Asked recently by the ‘Meep Meep: the Roadrunner Podcast‘ on why he decided to take on that album, he responded:

“Okay in between first and second Korn records these two manager dudes came to the rehearsal place to try to get the band to pick them out. They’re kinda dorky and bobbin’ to it like ‘oh yeah man, this is great!’ …Nobody knew what Korn was at the time, like understood it in the industry yet, and these guys showed all this enthusiasm and every management company were asleep.

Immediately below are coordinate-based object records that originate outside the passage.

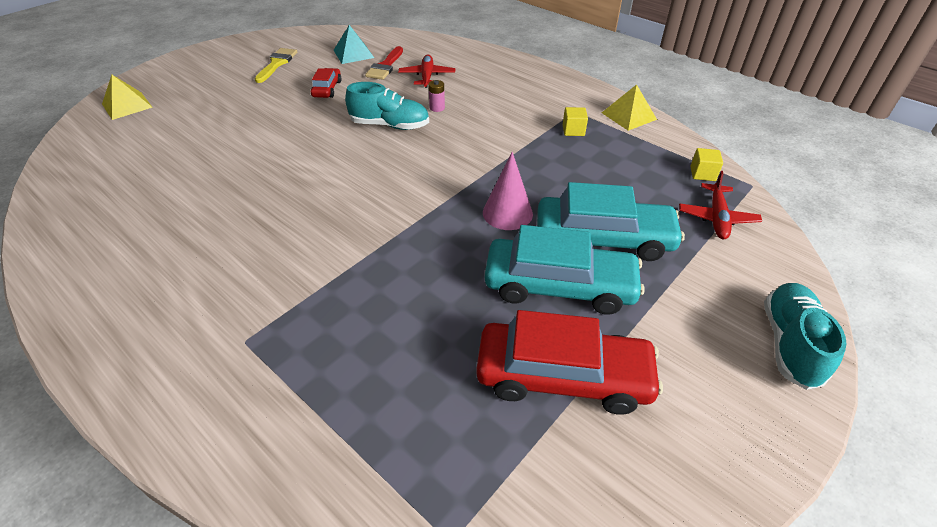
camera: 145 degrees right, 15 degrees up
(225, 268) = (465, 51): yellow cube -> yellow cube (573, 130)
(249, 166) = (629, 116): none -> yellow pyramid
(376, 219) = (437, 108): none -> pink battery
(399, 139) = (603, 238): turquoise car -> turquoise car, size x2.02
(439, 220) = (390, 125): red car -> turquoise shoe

So Korn went with these guys just because of the enthusiasm and they had Phunk Junkeez. That was all they had… Phunk Junkeez was the beginning of The Firm, before they called themselves ‘The Firm‘. And so those guys they asked me if I would record it and I said ‘yeah!'”

“They were really fun. They would sell out giant shows in Phoenix and…that’s kind of it. I remember those guys were just super funny and they were good.”

The podcast’s host Ryan Rainbro went on to reply, “…You’re known for of course the vocals on your albums and provoking this emotion from these vocalists so [I was thinking] what could you have done with the Soulman and K-Tel Disco!”

Robinson replied, “It was all about fun, with those guys. It wasn’t about some deep seeded emotions. It was all about fun. It was cool. I was really grateful to do it.”